ASSIGNMENT.
Transcribe the records word for word. Leave every picture out.

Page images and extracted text

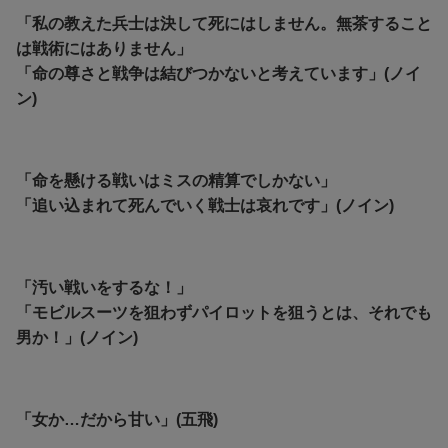
「私の教えた兵士は決して死にはしません。無茶すること
は戦術にはありません」
「命の尊さと戦争は結びつかないと考えています」(ノイ
ン)
「命を懸ける戦いはミスの精算でしかない」
「追い込まれて死んでいく戦士は哀れです」(ノイン)
「汚い戦いをするな！」
「モビルスーツを狙わずパイロットを狙うとは、それでも
男か！」(ノイン)
「女か…だから甘い」(五飛)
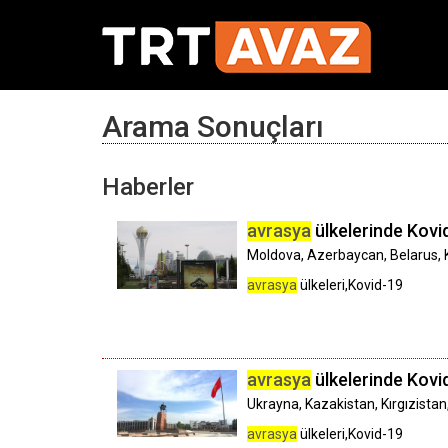
Arama Sonuçları
Haberler
avrasya
ülkelerinde Kovid-
Moldova, Azerbaycan, Belarus, K
avrasya
ülkeleri,Kovid-19
avrasya
ülkelerinde Kovid-
Ukrayna, Kazakistan, Kırgızistan
avrasya
ülkeleri,Kovid-19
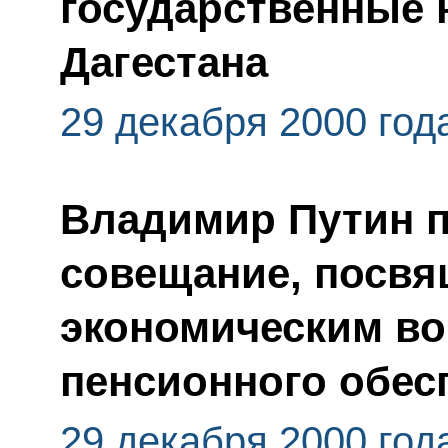
государственные 
Дагестана
29 декабря 2000 год
Владимир Путин п
совещание, посвя
экономическим во
пенсионного обес
29 декабря 2000 год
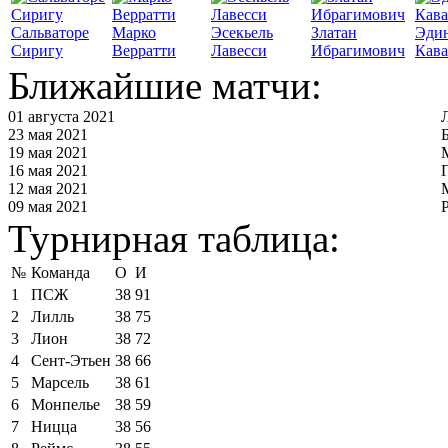
Сальваторе
Марко
Эсекьель
Златан
Эди
Сиригу
Верратти
Лавесси
Ибрагимович
Кав
Ближайшие матчи:
01 августа 2021
23 мая 2021
19 мая 2021
16 мая 2021
12 мая 2021
09 мая 2021
Турнирная таблица:
№
Команда
О
И
1
ПСЖ
38
91
2
Лилль
38
75
3
Лион
38
72
4
Сент-Этьен
38
66
5
Марсель
38
61
6
Монпелье
38
59
7
Ницца
38
56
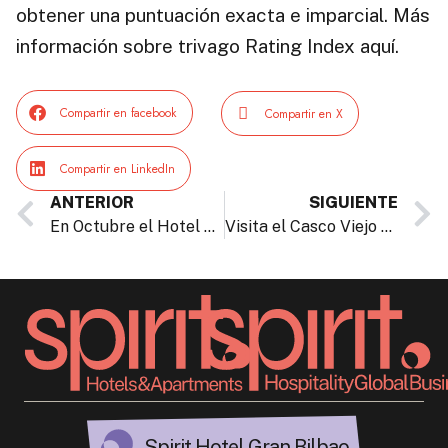
obtener una puntuación exacta e imparcial. Más
información sobre trivago Rating Index aquí.
Compartir en facebook
Compartir en X
Compartir en LinkedIn
ANTERIOR
SIGUIENTE
En Octubre el Hotel Gran Bilbao piensa en rosa
Visita el Casco Viejo de Bilbao, el corazón de la ciudad.
Spirit Hotel Gran Bilbao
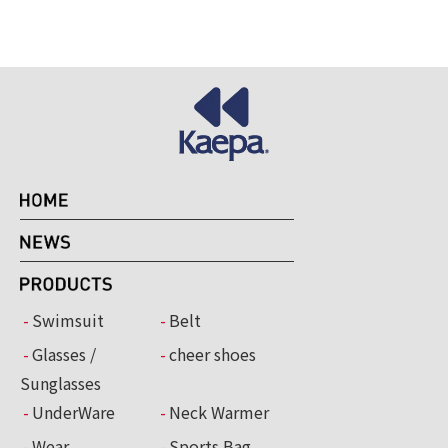
Swimsuit
Belt
Glasses /
cheer shoes
Sunglasses
UnderWare
Neck Warmer
Wear
Sports Bag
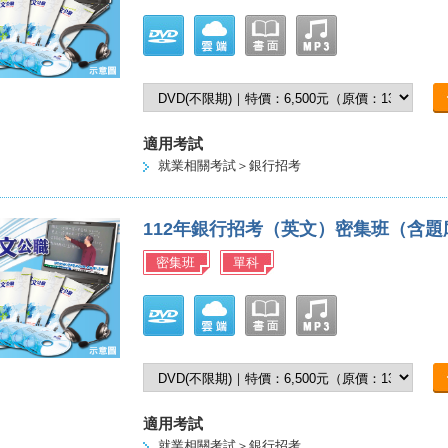
適用考試
就業相關考試＞銀行招考
112年銀行招考（英文）密集班（含
密集班
單科
適用考試
就業相關考試＞銀行招考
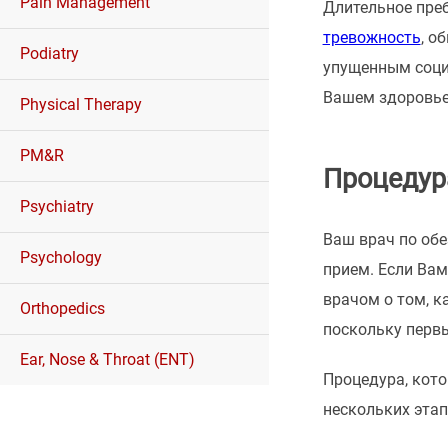
Pain Management
Длительное пре
тревожность
, о
Podiatry
упущенным соци
Вашем здоровье 
Physical Therapy
PM&R
Процедур
Psychiatry
Ваш врач по обе
Psychology
прием. Если Вам
врачом о том, к
Orthopedics
поскольку первы
Ear, Nose & Throat (ENT)
Процедура, кото
нескольких этап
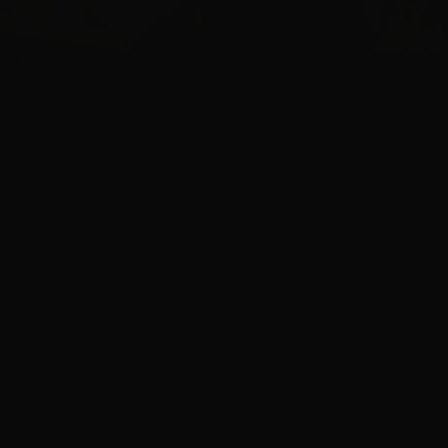
Home
|
Chefs & places
|
Winston 3 – Des cocktails
surprenants et savoureux.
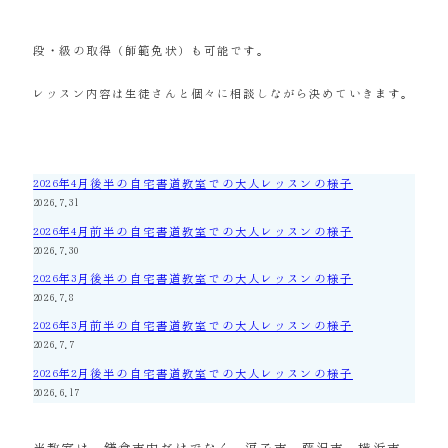
段・級の取得（師範免状）も可能です。
レッスン内容は生徒さんと個々に相談しながら決めていきます。
2026年4月後半の自宅書道教室での大人レッスンの様子
2026.7.31
2026年4月前半の自宅書道教室での大人レッスンの様子
2026.7.30
2026年3月後半の自宅書道教室での大人レッスンの様子
2026.7.8
2026年3月前半の自宅書道教室での大人レッスンの様子
2026.7.7
2026年2月後半の自宅書道教室での大人レッスンの様子
2026.6.17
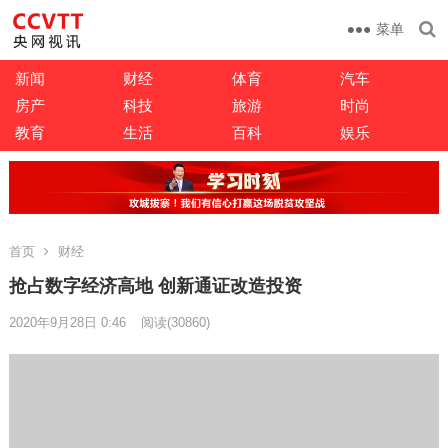
菜单
新闻
财经
体育
汽车
房产
科技
旅游
时尚
教育
生活
百科
娱乐
首页
财经
抢占数字经济高地 创新通证改造投资
2020年9月28日 0:46
阅读
(30860)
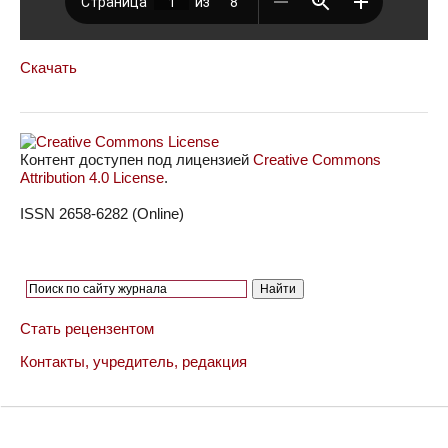
Скачать
Контент доступен под лицензией
Creative Commons
Attribution 4.0 License
.
ISSN 2658-6282 (Online)
Стать рецензентом
Контакты, учредитель, редакция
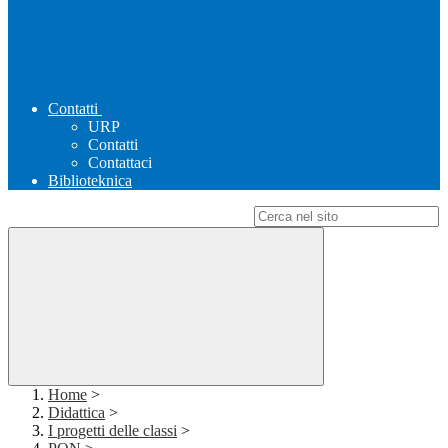
Contatti
URP
Contatti
Contattaci
Biblioteknica
Campo di ricerca per le pagine del sito
Home
>
Didattica
>
I progetti delle classi
>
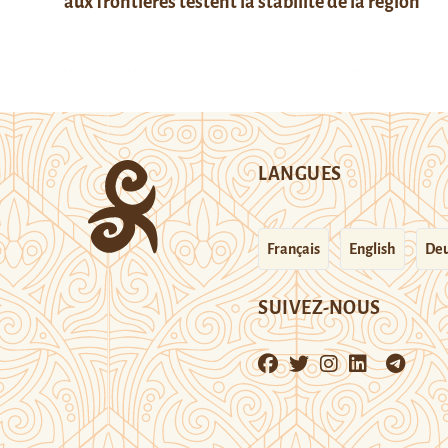
aux frontières testent la stabilité de la région
LANGUES
Français
English
Deu
SUIVEZ-NOUS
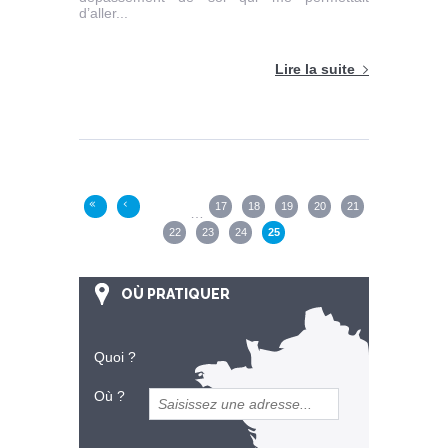
d’aller...
Lire la suite
Pages
17
18
19
20
21
«
‹
…
22
23
24
25
OÙ PRATIQUER
Quoi ?
Où ?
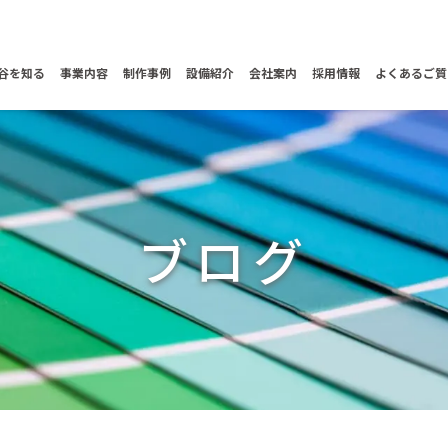
谷を知る
事業内容
制作事例
設備紹介
会社案内
採用情報
よくあるご質
ブログ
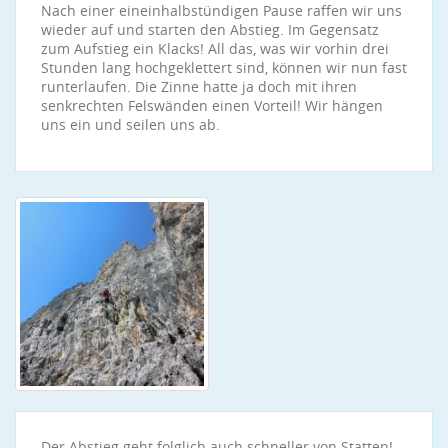
Nach einer eineinhalbstündigen Pause raffen wir uns
wieder auf und starten den Abstieg. Im Gegensatz
zum Aufstieg ein Klacks! All das, was wir vorhin drei
Stunden lang hochgeklettert sind, können wir nun fast
runterlaufen. Die Zinne hatte ja doch mit ihren
senkrechten Felswänden einen Vorteil! Wir hängen
uns ein und seilen uns ab.
Der Abstieg geht folglich auch schneller von Statten!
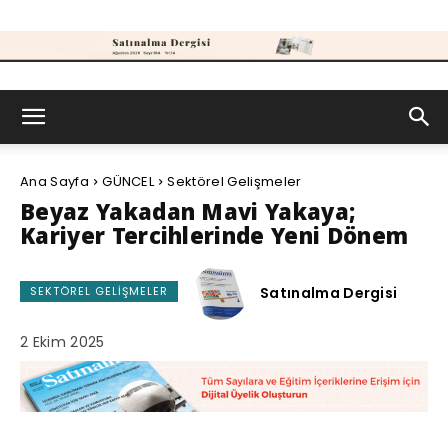
Satınalma
Ana Sayfa
GÜNCEL
Sektörel Gelişmeler
Dergisi
Beyaz Yakadan Mavi Yakaya;
Kariyer Tercihlerinde Yeni Dönem
Satınalma Dergisi
SEKTÖREL GELIŞMELER
2 Ekim 2025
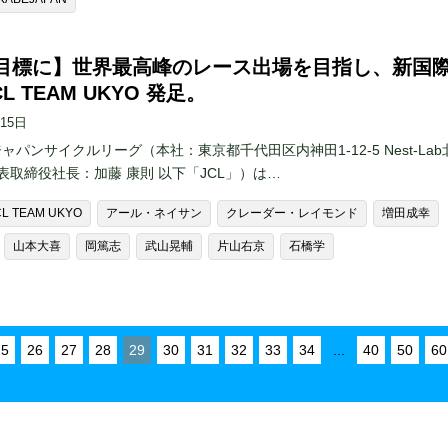
目標に】世界最高峰のレース出場を目指し、新国
CL TEAM UKYO 発足。
月15日
ャパンサイクルリーグ（本社：東京都千代田区内神田1-12-5 Nest-Lab
表取締役社長：加藤 康則 以下「JCL」）は…
CL TEAM UKYO
アール・ネイサン
クレーダー・レイモンド
増田成幸
山本大喜
岡篤志
武山晃輔
片山右京
石橋学
25
26
27
28
29
30
31
32
33
34
...
40
50
60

ANSWER SPACE.
「私の教えた兵士は決して死にはしません。無茶すること
は戦術にはありません」
「命の尊さと戦争は結びつかないと考えています」(ノイ
ン)
「命を懸ける戦いはミスの精算でしかない」
「追い込まれて死んでいく戦士は哀れです」(ノイン)
「汚い戦いをするな！」
「モビルスーツを狙わずパイロットを狙うとは、それでも
男か！」(ノイン)
「女か…だから甘い」(五飛)
Arama Sonuçları
Haberler
avrasya
ülkelerinde Kovid-
Moldova, Azerbaycan, Belarus, K
avrasya
ülkeleri,Kovid-19
avrasya
ülkelerinde Kovid-
Ukrayna, Kazakistan, Kırgızistan
avrasya
ülkeleri,Kovid-19
государственные 
Дагестана
29 декабря 2000 год
Владимир Путин п
совещание, посвя
экономическим во
пенсионного обес
29 декабря 2000 год
Сальваторе
Марко
Эсекьель
Златан
Эди
Сиригу
Верратти
Лавесси
Ибрагимович
Кав
Ближайшие матчи:
01 августа 2021
23 мая 2021
19 мая 2021
16 мая 2021
12 мая 2021
09 мая 2021
Турнирная таблица:
№
Команда
О
И
1
ПСЖ
38
91
2
Лилль
38
75
3
Лион
38
72
4
Сент-Этьен
38
66
5
Марсель
38
61
6
Монпелье
38
59
7
Ницца
38
56
obtener una puntuación exacta e imparcial. Más
información sobre trivago Rating Index aquí.
Compartir en facebook
Compartir en X
Compartir en LinkedIn
ANTERIOR
SIGUIENTE
En Octubre el Hotel Gran Bilbao piensa en rosa
Visita el Casco Viejo de Bilbao, el corazón de la ciudad.
Spirit Hotel Gran Bilbao
Swimsuit
Belt
Glasses /
cheer shoes
Sunglasses
UnderWare
Neck Warmer
Wear
Sports Bag
適用考試
就業相關考試＞銀行招考
112年銀行招考（英文）密集班（含
密集班
單科
適用考試
就業相關考試＞銀行招考
Pain Management
Длительное пре
тревожность
, о
Podiatry
упущенным соци
Вашем здоровье 
Physical Therapy
PM&R
Процедур
Psychiatry
Ваш врач по обе
Psychology
прием. Если Вам
врачом о том, к
Orthopedics
поскольку первы
Ear, Nose & Throat (ENT)
Процедура, кото
нескольких этап
Home
|
Chefs & places
|
Winston 3 – Des cocktails
surprenants et savoureux.
段・級の取得（師範免状）も可能です。
レッスン内容は生徒さんと個々に相談しながら決めていきます。
2026年4月後半の自宅書道教室での大人レッスンの様子
2026.7.31
2026年4月前半の自宅書道教室での大人レッスンの様子
2026.7.30
2026年3月後半の自宅書道教室での大人レッスンの様子
2026.7.8
2026年3月前半の自宅書道教室での大人レッスンの様子
2026.7.7
2026年2月後半の自宅書道教室での大人レッスンの様子
2026.6.17
菜单
新闻
财经
体育
汽车
房产
科技
旅游
时尚
教育
生活
百科
娱乐
首页
财经
抢占数字经济高地 创新通证改造投资
2020年9月28日 0:46
阅读
(30860)
Скачать
Контент доступен под лицензией
Creative Commons
Attribution 4.0 License
.
ISSN 2658-6282 (Online)
Стать рецензентом
Контакты, учредитель, редакция
Contatti
URP
Contatti
Contattaci
Biblioteknica
Campo di ricerca per le pagine del sito
Home
>
Didattica
>
I progetti delle classi
>
aux frontières testent la stabilité de la région
LANGUES
Français
English
Deu
SUIVEZ-NOUS
d’aller...
Lire la suite
Pages
17
18
19
20
21
«
‹
…
22
23
24
25
OÙ PRATIQUER
Quoi ?
Où ?
谷を知る
事業内容
制作事例
設備紹介
会社案内
採用情報
よくあるご質
ブログ
Nach einer eineinhalbstündigen Pause raffen wir uns
wieder auf und starten den Abstieg. Im Gegensatz
zum Aufstieg ein Klacks! All das, was wir vorhin drei
Stunden lang hochgeklettert sind, können wir nun fast
runterlaufen. Die Zinne hatte ja doch mit ihren
senkrechten Felswänden einen Vorteil! Wir hängen
uns ein und seilen uns ab.
Der Abstieg geht folglich auch schneller von Statten!
Satınalma
Ana Sayfa
GÜNCEL
Sektörel Gelişmeler
Dergisi
Beyaz Yakadan Mavi Yakaya;
Kariyer Tercihlerinde Yeni Dönem
Satınalma Dergisi
SEKTÖREL GELIŞMELER
2 Ekim 2025
目標に】世界最高峰のレース出場を目指し、新国
CL TEAM UKYO 発足。
月15日
ャパンサイクルリーグ（本社：東京都千代田区内神田1-12-5 Nest-Lab
表取締役社長：加藤 康則 以下「JCL」）は…
CL TEAM UKYO
アール・ネイサン
クレーダー・レイモンド
増田成幸
山本大喜
岡篤志
武山晃輔
片山右京
石橋学
25
26
27
28
29
30
31
32
33
34
...
40
50
60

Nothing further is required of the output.